With the current economic conditions, many companies have been forced to downsize either by laying off a portion of the workforce or closing a plant or line of business. These layoffs can have an impact on a qualified plan. If enough employees are terminated, a partial plan termination can occur which requires that the affected workers become fully vested in their benefits.
To avoid administrative problems, it is important to identify whether a partial termination has occurred at the time of the event and not several years later. The situation is particularly problematic in a defined contribution plan once the terminated employees’ nonvested benefits have been forfeited. If, at that point, the IRS determines that a partial termination had occurred, the employer would be required to make additional contributions to restore the forfeited account balances of the nonvested participants.
Unfortunately, neither the tax code nor IRS regulations explain how plans sponsors should determine whether a partial plan termination has occurred. Fortunately, in a 2007 revenue ruling, the IRS provided guidance for making this determination.
========
### [WORK TASK A]
Answer these from the text on partial plan terminations:
(i) What must happen to the affected workers' benefits when a partial plan termination occurs?
(ii) In a defined contribution plan, what would the employer be required to do if the IRS determined, after forfeiture, that a partial termination had occurred?
(iii) In what year did the IRS provide its guidance in a revenue ruling?
### [WORK TASK B]
Continue the passage on partial plan terminations from its last sentence.

### [SUPPLIED DATA]
========
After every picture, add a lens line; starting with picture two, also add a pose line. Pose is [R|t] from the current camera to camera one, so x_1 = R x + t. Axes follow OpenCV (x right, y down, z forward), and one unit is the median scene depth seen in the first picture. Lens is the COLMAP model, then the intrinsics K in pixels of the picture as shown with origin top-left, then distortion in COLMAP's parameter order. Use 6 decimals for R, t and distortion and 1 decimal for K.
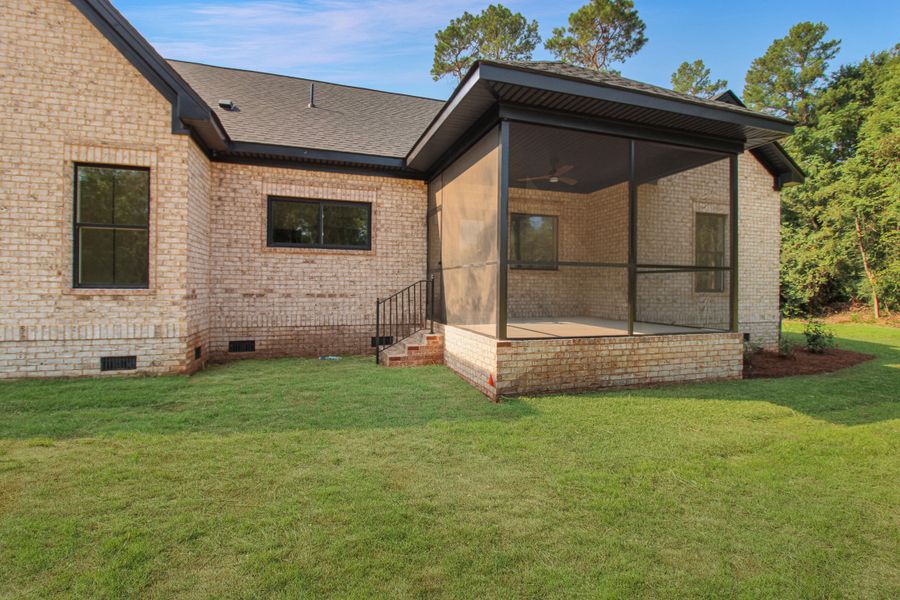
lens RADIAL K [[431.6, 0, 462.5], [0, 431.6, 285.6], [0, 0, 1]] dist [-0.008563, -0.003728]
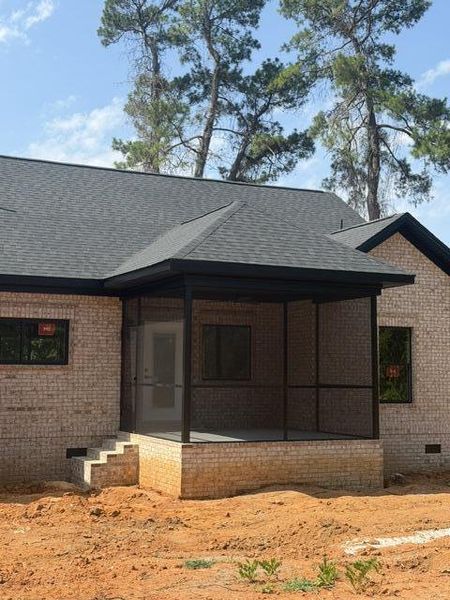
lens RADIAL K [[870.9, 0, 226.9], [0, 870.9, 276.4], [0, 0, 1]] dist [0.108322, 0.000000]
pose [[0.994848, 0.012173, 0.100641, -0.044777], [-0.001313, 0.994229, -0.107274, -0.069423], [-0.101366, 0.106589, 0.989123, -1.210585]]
========
### [RESPONSE AREA A]
(i) The affected workers must become fully vested in their benefits.
(ii) The employer would have to make additional contributions to restore the forfeited account balances of the nonvested participants.
(iii) 2007.

### [RESPONSE AREA B]
This article will review the procedures for determining whether a partial plan termination has occurred along with providing examples of the application of these procedures.
Over the years both the IRS and the courts have offered insight into how to determine whether a partial termination has occurred. Treasury regulations provide that whether a partial termination has occurred is determined with regard to all the facts and circumstances in a particular case.
The regulations point out that a partial termination can arise in a number of situations including:
- The termination of a group of employees formerly covered under the plan;
- A plan amendment excluding a group of employees who have previously been covered;
- A plan amendment that adversely affects the rights of employees to vest in benefits under the plan; or
- In a defined benefit plan, the reduction or cessation of future benefit accruals resulting in a potential reversion to the employer.
The regulations also clarify that the full vesting provisions only apply to the employees affected by the partial plan termination.
A number of courts have also ruled on this issue. In probably the most important case, Matz v. Household International Tax Reduction Investment Plan, the court held that there is a rebuttable presumption that a 20% or greater reduction in plan participants is considered a partial termination.
With this background, the IRS revisited the partial termination issue in a 2007 revenue ruling. This ruling was important because it established much clearer standards for determining whether a partial termination has occurred.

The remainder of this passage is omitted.